## Page extract
What do the artists really think? It is hard to say. There is a large discrepancy between the politicized texts of the catalogue and the artwork, which tends to be diffuse and ill-focused. The British-born painter Cecily Brown, now living and working in New York, presented several examples from her series, Black Painting; owing much to the New York school, these works manage not only to reference Goya, but also, at the same time, the anticipation and expression of sex. While there is something admirable in Brown’s works of mental and physical abandon, there is also the feeling of a willed redundancy: much of what Brown references seems to be linked to the luscious paint applications of de Kooning’s career (a remarkable overview of which is now on exhibit at Gagosian Gallery in New York). It’s not that the paintings look old hat; only that they imply the eroticism of action painting, which has been primarily a historical movement for some time now. The subtle monsters that gaze out at you from the broad swathes of black paint that form the background of Black Painting #2 (2002) look very much like a contemporary reading of Goya; the nude figure in white, resting on a bed, might easily be a succubus, so closely aligned is the erotic spirit with death in this composition. The painting is a strong affirmation of sexuality and unreason, tying the two together in a portrait that nonetheless feels like a historical referent rather than a new expression.

## Records
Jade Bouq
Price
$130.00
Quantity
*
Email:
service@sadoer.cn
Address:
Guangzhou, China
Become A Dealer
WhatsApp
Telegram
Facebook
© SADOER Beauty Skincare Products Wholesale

## Questions to answer
- 1) In the passage on Cecily Brown's paintings, why does the writer sense "a willed redundancy" in her work? Answer in one to three sentences.
- 2) Pick up the passage on Cecily Brown's paintings after its final sentence and write one more paragraph.

## Answers below
- 1) Much of what Brown references seems tied to the luscious paint applications of de Kooning's career. The paintings imply the eroticism of action painting, which has been mainly a historical movement for some time.

- 2)
There is nothing wrong with a nod to history, but it complicates an exhibition that intends to be of utterly contemporary interest; moreover, it undermines much of the art’s willful assertion that it function in a vacuum, namely, that it reference nothing outside or beyond itself. The Los Angeles-based artist Liz Craft offers (on the first floor of the Whitney, right beside the entrance to the galleries) a bronze Death Rider (Virgo) (2002), which presents the bemused viewer with an oddly fashioned icon of American resistance: a skeleton drives the bike, which has a huge pine cone for a gas tank, while a headless girl sits behind the deathly arrangement of bones. The finish of the piece is oddly, deliberately, amateurish, as if to underscore the improvisatory nature of rebellion. Here, the popular history to which the sculpture refers is essentially eventless — one is caught up in the long, ongoing moment of freedom achieved at any cost, even death. On another level, however, there is a kind of sentimentality in the image, a re-referral to rebellion that makes the piece appear as a travesty of an attitude. As mentioned above, Barnaby Furnas makes paintings that pixilate an all-American violence; in Hamburger Hill (2002), he paints a firefight, complete with explosions of bodies and blood. There is a graphic effectiveness to the scene, which relates the anarchy and raw experience of battle. This work and other Furnas paintings were among the most compelling pieces in the show, proving that the category of history painting can indeed be updated, even if at the expense of atmospheric anarchy.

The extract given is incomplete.